• **ACTIVITY**:
Only one stretch of the listing below is wanted. Begin at the line that has "Figure 5. Spatial", stop after the line that has "Figure 7. Photographs", and repeat every line in between exactly.

_____

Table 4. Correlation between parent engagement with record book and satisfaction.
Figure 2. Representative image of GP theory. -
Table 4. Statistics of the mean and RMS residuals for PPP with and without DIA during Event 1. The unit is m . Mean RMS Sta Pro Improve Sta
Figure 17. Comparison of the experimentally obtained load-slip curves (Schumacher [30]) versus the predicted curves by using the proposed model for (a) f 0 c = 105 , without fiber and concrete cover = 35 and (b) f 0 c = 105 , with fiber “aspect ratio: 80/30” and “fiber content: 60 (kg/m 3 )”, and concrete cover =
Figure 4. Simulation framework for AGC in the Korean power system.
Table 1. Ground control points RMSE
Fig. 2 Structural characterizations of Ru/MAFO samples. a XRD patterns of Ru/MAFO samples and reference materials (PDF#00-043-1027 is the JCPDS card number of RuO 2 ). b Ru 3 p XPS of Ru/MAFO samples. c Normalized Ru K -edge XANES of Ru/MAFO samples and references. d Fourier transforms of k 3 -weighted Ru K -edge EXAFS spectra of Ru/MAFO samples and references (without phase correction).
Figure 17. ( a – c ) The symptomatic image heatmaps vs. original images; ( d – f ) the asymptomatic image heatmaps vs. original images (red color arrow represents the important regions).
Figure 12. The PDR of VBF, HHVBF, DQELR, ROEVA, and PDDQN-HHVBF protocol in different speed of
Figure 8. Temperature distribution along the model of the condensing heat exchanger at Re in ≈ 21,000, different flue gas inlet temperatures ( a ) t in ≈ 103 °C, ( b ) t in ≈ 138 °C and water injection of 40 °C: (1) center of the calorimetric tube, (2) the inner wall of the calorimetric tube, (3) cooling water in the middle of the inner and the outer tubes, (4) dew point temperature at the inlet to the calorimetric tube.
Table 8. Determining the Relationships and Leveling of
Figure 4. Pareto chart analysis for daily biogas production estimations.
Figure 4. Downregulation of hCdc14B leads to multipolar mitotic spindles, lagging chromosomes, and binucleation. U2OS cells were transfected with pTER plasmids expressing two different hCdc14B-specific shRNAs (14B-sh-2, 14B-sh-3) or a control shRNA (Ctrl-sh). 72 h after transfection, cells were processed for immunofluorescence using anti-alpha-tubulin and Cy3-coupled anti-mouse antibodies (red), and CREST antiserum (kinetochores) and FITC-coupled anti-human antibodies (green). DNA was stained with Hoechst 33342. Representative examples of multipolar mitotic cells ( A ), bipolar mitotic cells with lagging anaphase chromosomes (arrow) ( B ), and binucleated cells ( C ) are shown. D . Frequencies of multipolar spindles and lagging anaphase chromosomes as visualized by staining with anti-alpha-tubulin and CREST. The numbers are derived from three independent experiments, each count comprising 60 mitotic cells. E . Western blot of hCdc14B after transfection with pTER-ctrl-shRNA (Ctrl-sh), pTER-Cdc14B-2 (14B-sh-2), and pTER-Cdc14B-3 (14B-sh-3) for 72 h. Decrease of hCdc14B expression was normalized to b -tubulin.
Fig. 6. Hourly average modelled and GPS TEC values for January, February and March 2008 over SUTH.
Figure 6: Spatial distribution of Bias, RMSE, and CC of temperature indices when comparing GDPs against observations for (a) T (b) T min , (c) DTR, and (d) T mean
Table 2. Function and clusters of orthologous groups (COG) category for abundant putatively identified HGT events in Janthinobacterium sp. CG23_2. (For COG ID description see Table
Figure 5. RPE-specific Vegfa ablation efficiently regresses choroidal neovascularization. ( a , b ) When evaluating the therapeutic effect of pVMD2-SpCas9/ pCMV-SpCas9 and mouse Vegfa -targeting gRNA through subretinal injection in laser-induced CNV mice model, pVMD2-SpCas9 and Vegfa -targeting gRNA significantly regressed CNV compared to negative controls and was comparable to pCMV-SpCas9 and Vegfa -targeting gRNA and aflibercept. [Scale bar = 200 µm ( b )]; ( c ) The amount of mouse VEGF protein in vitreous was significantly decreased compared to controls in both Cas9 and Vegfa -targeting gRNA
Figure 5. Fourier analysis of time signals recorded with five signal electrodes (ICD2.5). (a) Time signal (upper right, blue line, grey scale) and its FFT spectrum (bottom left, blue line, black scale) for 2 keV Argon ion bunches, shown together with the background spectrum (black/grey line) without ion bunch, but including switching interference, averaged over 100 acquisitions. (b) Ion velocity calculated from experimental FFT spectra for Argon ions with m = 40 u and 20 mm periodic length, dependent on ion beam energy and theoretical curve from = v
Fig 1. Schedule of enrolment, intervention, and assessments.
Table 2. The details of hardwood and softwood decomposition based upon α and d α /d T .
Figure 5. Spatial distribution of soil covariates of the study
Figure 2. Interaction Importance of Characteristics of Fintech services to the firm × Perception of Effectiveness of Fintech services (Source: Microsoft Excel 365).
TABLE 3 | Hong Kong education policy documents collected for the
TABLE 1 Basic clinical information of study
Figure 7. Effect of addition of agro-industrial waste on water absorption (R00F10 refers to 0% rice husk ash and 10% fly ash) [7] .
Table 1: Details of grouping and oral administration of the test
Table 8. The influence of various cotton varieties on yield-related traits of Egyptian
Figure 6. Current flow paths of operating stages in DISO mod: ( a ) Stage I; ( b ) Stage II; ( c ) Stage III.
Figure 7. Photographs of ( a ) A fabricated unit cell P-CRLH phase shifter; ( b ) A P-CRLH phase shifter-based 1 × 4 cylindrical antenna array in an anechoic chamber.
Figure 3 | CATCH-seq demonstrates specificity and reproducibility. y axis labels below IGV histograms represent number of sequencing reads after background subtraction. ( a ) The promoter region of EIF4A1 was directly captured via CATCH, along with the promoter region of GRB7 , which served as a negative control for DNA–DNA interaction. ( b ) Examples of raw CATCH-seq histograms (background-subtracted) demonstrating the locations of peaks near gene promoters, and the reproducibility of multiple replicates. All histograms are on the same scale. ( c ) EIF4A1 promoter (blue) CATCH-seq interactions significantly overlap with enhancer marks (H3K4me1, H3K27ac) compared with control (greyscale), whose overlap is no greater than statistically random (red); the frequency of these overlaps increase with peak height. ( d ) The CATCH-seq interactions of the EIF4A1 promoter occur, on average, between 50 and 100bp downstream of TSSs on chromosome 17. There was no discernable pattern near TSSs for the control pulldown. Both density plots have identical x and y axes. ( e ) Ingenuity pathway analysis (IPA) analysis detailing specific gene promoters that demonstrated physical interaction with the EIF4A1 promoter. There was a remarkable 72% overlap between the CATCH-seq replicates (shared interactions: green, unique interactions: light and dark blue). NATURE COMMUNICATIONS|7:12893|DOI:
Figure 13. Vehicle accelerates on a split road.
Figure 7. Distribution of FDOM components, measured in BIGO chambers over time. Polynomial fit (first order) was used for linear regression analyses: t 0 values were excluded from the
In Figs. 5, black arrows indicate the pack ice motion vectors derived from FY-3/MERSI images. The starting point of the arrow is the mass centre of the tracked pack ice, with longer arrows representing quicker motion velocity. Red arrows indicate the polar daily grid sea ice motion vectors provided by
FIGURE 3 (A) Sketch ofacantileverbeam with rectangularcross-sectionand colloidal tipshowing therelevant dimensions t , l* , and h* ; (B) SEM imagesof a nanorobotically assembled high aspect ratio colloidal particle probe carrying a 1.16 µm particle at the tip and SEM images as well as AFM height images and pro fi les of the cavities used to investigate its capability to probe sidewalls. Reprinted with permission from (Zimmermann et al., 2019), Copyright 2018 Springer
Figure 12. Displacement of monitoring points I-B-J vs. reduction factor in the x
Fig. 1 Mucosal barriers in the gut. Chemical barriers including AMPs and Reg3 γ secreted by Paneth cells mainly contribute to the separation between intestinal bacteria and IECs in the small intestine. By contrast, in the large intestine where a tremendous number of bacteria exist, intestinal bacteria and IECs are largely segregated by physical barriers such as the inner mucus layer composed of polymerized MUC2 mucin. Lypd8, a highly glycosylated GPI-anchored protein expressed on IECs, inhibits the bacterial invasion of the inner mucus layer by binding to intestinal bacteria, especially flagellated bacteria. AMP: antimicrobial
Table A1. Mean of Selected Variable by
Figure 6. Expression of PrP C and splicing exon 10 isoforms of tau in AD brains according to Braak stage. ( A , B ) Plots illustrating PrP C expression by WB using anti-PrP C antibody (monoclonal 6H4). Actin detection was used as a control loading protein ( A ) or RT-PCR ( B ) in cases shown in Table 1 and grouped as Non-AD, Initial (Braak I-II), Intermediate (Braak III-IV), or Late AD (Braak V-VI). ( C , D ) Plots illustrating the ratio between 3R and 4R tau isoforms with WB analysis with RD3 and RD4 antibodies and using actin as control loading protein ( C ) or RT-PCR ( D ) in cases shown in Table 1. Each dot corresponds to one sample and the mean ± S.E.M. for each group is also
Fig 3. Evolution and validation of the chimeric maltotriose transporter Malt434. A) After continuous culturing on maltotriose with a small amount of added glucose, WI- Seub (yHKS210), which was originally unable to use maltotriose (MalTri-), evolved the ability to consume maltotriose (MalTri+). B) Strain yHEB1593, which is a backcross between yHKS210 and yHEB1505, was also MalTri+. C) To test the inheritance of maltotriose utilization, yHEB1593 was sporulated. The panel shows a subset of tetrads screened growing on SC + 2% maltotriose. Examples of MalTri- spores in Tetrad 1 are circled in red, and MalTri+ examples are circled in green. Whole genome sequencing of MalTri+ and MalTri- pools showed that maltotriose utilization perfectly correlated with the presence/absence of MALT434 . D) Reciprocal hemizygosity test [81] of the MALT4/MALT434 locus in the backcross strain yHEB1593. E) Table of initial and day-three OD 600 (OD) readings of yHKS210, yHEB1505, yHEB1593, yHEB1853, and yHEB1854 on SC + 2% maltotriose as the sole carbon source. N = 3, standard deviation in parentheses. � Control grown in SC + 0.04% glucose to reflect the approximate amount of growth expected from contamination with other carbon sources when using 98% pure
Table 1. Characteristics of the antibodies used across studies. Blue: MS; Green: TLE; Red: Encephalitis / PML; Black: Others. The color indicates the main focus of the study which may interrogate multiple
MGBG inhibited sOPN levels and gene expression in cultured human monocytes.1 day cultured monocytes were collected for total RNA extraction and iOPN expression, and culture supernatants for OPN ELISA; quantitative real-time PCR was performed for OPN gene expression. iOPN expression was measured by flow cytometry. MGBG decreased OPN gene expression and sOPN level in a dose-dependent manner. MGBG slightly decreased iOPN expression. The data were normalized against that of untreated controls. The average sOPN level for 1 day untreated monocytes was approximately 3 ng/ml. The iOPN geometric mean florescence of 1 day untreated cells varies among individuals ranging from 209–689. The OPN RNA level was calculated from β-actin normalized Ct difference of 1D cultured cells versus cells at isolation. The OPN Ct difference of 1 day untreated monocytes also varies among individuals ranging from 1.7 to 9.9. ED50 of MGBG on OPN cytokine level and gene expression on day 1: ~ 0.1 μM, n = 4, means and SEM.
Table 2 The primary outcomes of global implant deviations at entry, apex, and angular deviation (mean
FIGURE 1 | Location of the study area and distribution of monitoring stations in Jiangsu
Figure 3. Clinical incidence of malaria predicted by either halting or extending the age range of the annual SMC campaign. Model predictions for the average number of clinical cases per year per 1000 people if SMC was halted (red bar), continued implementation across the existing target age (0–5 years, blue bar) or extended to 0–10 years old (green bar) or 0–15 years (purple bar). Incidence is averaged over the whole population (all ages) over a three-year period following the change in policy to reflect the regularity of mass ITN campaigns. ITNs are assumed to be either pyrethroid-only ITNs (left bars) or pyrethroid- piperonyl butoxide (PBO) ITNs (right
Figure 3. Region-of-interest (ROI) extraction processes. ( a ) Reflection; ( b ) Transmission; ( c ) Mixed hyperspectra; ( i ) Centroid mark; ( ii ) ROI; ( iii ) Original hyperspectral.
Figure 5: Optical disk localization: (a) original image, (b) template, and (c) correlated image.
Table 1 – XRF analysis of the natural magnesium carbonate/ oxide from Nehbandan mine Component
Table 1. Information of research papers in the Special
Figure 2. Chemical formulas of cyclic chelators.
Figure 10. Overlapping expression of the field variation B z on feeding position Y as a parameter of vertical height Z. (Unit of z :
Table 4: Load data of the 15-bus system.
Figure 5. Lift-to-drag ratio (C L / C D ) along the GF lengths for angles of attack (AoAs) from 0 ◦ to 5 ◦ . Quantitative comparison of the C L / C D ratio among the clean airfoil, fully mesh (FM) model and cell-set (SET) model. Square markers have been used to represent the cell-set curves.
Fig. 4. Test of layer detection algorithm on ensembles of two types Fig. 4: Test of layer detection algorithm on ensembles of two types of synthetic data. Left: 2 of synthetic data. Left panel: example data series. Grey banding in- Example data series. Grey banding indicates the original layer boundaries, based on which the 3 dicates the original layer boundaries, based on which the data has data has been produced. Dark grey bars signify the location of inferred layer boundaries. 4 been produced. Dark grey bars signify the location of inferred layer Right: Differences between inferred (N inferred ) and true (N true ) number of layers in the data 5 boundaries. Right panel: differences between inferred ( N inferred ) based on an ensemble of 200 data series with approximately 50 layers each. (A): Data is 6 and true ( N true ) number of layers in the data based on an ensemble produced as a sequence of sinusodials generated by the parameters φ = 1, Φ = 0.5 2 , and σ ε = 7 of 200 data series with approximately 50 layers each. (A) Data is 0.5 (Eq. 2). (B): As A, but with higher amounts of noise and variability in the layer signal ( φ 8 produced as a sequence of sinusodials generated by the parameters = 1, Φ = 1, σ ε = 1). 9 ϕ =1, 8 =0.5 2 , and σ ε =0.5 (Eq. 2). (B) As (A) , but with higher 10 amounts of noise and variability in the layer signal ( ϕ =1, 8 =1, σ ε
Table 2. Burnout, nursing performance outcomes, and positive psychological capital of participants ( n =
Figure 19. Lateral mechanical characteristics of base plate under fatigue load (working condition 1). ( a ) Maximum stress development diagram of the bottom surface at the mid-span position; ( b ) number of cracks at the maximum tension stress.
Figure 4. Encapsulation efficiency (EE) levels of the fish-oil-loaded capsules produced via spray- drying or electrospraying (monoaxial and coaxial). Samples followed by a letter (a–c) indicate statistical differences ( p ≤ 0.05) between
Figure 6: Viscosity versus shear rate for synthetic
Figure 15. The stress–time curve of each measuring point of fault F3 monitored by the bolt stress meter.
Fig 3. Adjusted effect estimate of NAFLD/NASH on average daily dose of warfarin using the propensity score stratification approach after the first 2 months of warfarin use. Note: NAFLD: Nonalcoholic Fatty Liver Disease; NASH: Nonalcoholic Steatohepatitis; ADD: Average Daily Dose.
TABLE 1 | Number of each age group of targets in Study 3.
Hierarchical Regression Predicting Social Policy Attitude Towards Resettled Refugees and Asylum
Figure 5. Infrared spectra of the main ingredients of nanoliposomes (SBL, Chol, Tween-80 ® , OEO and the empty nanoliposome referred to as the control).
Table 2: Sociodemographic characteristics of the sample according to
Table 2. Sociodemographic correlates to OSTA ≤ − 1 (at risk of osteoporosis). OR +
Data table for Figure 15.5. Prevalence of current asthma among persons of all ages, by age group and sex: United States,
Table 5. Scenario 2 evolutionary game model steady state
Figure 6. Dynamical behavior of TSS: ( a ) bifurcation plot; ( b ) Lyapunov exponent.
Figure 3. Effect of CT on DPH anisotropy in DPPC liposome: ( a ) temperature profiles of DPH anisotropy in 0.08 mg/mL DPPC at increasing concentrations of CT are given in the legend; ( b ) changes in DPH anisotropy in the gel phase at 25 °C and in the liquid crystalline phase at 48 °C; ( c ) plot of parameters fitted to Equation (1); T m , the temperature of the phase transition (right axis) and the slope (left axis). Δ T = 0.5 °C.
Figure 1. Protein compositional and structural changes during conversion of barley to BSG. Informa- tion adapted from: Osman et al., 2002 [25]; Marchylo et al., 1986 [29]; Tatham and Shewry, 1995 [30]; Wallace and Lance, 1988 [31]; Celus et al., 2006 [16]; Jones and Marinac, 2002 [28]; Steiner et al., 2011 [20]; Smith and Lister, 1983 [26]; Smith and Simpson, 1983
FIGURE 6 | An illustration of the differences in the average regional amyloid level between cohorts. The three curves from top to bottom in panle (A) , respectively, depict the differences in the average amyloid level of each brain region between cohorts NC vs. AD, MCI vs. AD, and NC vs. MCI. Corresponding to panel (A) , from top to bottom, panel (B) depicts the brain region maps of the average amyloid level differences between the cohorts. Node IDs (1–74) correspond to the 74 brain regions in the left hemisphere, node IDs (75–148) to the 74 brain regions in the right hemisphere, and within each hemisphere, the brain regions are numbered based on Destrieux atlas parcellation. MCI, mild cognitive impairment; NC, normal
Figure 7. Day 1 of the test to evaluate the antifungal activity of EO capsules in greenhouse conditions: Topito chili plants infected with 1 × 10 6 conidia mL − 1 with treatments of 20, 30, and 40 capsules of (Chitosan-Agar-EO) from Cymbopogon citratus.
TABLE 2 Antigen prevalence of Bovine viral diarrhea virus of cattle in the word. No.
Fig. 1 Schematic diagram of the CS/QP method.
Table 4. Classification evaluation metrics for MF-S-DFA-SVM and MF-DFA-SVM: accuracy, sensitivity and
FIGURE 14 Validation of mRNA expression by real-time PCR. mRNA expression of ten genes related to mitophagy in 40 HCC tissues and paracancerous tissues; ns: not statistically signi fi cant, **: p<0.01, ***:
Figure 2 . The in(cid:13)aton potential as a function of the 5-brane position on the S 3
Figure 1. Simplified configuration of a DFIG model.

_____

• **SOLUTION**:
Figure 5. Spatial distribution of soil covariates of the study
Figure 2. Interaction Importance of Characteristics of Fintech services to the firm × Perception of Effectiveness of Fintech services (Source: Microsoft Excel 365).
TABLE 3 | Hong Kong education policy documents collected for the
TABLE 1 Basic clinical information of study
Figure 7. Effect of addition of agro-industrial waste on water absorption (R00F10 refers to 0% rice husk ash and 10% fly ash) [7] .
Table 1: Details of grouping and oral administration of the test
Table 8. The influence of various cotton varieties on yield-related traits of Egyptian
Figure 6. Current flow paths of operating stages in DISO mod: ( a ) Stage I; ( b ) Stage II; ( c ) Stage III.
Figure 7. Photographs of ( a ) A fabricated unit cell P-CRLH phase shifter; ( b ) A P-CRLH phase shifter-based 1 × 4 cylindrical antenna array in an anechoic chamber.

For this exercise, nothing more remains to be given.